It’s been 35 years and now it’s finally time to discover “Tokyo Pop” in a brand-new 4K restoration at the Brattle Theatre this weekend.
“Nobody had a chance to see it when it was originally released,” Fran Rubel Kuzui, 75, explained in a phone interview last week.
Kuzui would go on to make the 1992 “Buffy the Vampire Killer” movie and serve as executive producer on the “Buffy” series and “Angel,” its spin-off.
For “Tokyo Pop” Kuzui, co-writer and director, created an East meets West romance between an aspiring American singer (Carrie Hamilton) in Japan who joins a local rock band led by Hiro (Diamond Yukai). As the band soars, so does their affair.
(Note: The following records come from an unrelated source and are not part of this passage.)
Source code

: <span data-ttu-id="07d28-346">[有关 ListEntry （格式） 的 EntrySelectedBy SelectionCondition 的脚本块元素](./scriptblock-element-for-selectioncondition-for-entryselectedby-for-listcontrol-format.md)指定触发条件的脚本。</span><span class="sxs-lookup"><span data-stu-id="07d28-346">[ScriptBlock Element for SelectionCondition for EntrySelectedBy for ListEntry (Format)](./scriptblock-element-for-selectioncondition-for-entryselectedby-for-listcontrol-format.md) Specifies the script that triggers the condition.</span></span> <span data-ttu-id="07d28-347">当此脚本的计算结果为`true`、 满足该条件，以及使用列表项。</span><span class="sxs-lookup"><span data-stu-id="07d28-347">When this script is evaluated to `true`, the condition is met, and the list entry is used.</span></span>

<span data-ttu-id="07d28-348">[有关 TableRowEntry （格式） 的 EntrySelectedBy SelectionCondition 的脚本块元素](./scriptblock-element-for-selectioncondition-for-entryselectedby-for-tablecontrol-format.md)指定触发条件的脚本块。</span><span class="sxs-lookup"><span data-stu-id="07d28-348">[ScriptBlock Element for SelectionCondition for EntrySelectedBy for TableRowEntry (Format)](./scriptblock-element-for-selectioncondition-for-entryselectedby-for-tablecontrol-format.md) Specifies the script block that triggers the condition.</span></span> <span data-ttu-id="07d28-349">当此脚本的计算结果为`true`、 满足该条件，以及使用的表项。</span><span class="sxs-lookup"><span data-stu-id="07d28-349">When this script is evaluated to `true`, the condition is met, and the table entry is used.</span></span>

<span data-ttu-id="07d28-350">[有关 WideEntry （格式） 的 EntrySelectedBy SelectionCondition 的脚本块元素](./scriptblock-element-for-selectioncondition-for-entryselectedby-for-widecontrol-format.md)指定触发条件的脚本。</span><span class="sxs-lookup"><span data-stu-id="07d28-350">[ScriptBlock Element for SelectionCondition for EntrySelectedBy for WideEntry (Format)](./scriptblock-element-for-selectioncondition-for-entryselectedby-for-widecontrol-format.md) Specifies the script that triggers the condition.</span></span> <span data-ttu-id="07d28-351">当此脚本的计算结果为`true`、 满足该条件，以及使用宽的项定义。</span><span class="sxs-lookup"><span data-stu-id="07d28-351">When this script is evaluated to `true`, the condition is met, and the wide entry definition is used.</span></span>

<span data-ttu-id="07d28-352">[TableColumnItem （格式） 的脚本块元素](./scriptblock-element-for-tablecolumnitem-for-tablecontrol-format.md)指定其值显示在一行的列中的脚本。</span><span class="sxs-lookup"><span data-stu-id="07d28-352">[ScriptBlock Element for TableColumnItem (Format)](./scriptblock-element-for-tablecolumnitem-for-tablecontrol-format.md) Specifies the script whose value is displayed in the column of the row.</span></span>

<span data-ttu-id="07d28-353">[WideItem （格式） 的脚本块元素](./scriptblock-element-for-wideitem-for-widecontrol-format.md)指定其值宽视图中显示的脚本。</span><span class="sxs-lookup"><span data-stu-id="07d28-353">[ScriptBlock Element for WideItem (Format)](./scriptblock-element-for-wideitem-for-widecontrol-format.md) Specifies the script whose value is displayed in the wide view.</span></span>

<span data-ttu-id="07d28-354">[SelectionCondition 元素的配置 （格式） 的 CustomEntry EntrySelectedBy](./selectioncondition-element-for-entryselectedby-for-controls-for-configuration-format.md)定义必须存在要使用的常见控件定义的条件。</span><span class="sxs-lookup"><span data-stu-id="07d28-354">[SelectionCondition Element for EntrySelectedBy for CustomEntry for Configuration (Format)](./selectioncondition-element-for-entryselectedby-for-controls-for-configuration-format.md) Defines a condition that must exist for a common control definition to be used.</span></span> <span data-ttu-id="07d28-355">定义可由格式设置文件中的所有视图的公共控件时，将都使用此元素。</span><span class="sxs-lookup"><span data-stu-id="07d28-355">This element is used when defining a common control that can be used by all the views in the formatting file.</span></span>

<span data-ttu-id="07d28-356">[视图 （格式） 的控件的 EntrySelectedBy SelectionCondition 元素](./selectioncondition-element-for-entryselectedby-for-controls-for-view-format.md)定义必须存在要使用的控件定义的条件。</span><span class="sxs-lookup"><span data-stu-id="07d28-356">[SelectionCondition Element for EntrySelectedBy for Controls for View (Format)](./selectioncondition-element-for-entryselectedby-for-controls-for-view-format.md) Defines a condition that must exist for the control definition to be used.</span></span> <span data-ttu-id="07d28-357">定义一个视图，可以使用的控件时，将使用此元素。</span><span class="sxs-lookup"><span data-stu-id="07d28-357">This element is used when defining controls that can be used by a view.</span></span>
Kuzui was inspired seeing the spectacular results of another woman directing a small indie film, Susan Seidelman with “Desperately Seeking Susan” starring Madonna.
“It was a good time for women to be directing movies,” she said, “because you could make an independent film. You didn’t have to get somebody to tell you, you were a director. If you could find the money and you could find the script and the actors, you could make a movie.
“So many people encouraged me. It was a time when we all would be there for each other, especially in New York. I was very friendly with Keith Haring” – the celebrated graffiti artist – “and he flew to Japan, just to keep me company for the first week of shooting. At one point, he said to me, ‘Who’s going to be doing the opening credits for the film? And do you need a poster? Why don’t I do it?’
“And you know, he just gave it to me.”
The restoration was financed in part by Carol Burnett, in memory of her daughter Carrie who was 38 when she died of cancer in 2002, Dolly Parton, Kuzui’s “Buffy” partner for 30 years, and Jane Fonda’s fund for women directors.
Casting Hamilton followed a fruitless search to get a famous name. “So they said to me, ‘If you could find a relative of somebody famous that would help.’ But we couldn’t find anybody. I showed Juliette Lewis” – now in “Yellowjackets” –“ a picture I had clipped from People of Carol Burnett and her daughter. I said. ‘This is what I’m looking for, someone who looks like that.’
“And she looked at me and said, ‘But that’s Carrie Hamilton. She’s on ‘Fame’ on TV. She’s a wonderful actress.’
“I flew out to LA to meet Carrie. Five minutes after we met, she said. ‘When do I leave for Tokyo?’ It’s one of those wonderful magical stories of filmmaking.”
“Tokyo Pop” screens at the Brattle Theatre in Cambridge Friday through Sunday.